Czeskie gwiazdy, czyli Kamil Vacek i Martin Nespor tylko do końca sezonu są wypożyczeni ze Sparty Praga. Klub ma prawo ich pierwokupu, za lidera środka pola trzeba zapłacić, co wiadomo nieoficjalnie, milion złotych. 28-latek gra tak dobrze, że już z jego menadżerem, o czym informuje "Piłka Nożna", kontaktowały się Lech i Legia. Wcześniej były informacje, że Czecha chciałaby ściągnąć Lechia Gdańsk. Niewykluczone też, że Vacek będzie chciał jeszcze wyjechać za granicę. Piast mógłby wykupić go już teraz i sprzedać go ze sporym zyskiem. Ponoć Sparta sporo sobie życzy również za Nespora.

Kontrakt ważny do końca sezonu ma również najważniejsza postać w drużynie, czyli Radoslav Latal. Tyle że umowa zostanie automatycznie przedłużona o kolejny rok, gdy Piast awansuje po sezonie zasadniczym do rundy finałowej. Tylko jakiś kataklizm sprawiłby, że tak się nie stanie. Prezes klubu nie ma żadnych wątpliwości, że ten były świetny piłkarz to najlepsze wzmocnienie Piasta. - Zrobił doskonałą robotę. Jednak na podsumowania przyjdzie czas po zakończeniu rozgrywek. Jeżeli trener Latal będzie chciał pracować w naszym klubie dłużej, to chętnie z tego skorzystamy - mówi Sarkowicz. 45-latek prowadzi Piasta od marca tego roku.
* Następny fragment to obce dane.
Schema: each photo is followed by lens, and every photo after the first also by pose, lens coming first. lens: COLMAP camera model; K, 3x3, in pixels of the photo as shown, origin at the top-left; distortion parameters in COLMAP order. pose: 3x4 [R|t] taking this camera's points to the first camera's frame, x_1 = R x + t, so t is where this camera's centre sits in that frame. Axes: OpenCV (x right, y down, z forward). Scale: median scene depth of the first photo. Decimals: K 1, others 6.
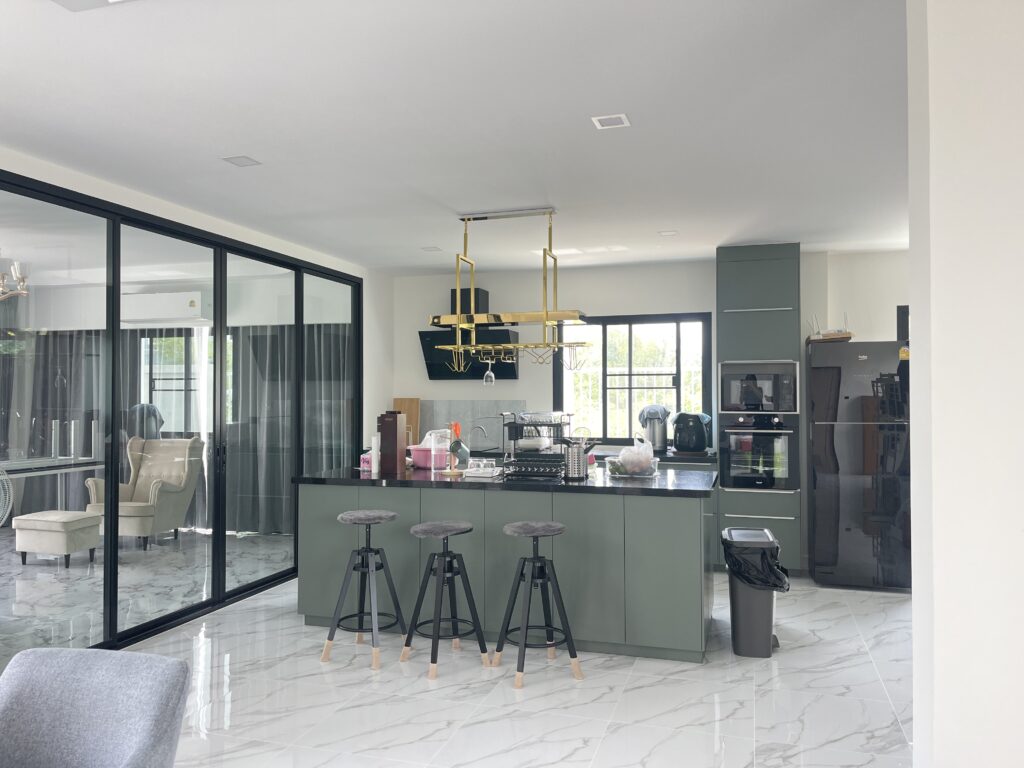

Na kolejkę przed zakończeniem jesienno-zimowej części sezonu Piast ma pięć punktów przewagi nad Legią Warszawa. Jesienią gliwiczanie poza wpadką w Zabrzu (2:5) prezentowali się stabilnie, bardzo pewnie. Oczywiście, przed nami podział punktów, Legia z Lechem Poznań z głowy mają już grę w Europie. Przykład Jagiellonii z poprzedniego sezonu pokazuje jednak, że można realnie zagrozić najbogatszej dwójce i napędzić jej stracha. No, ale do tego potrzebne jest utrzymanie gliwickich liderów.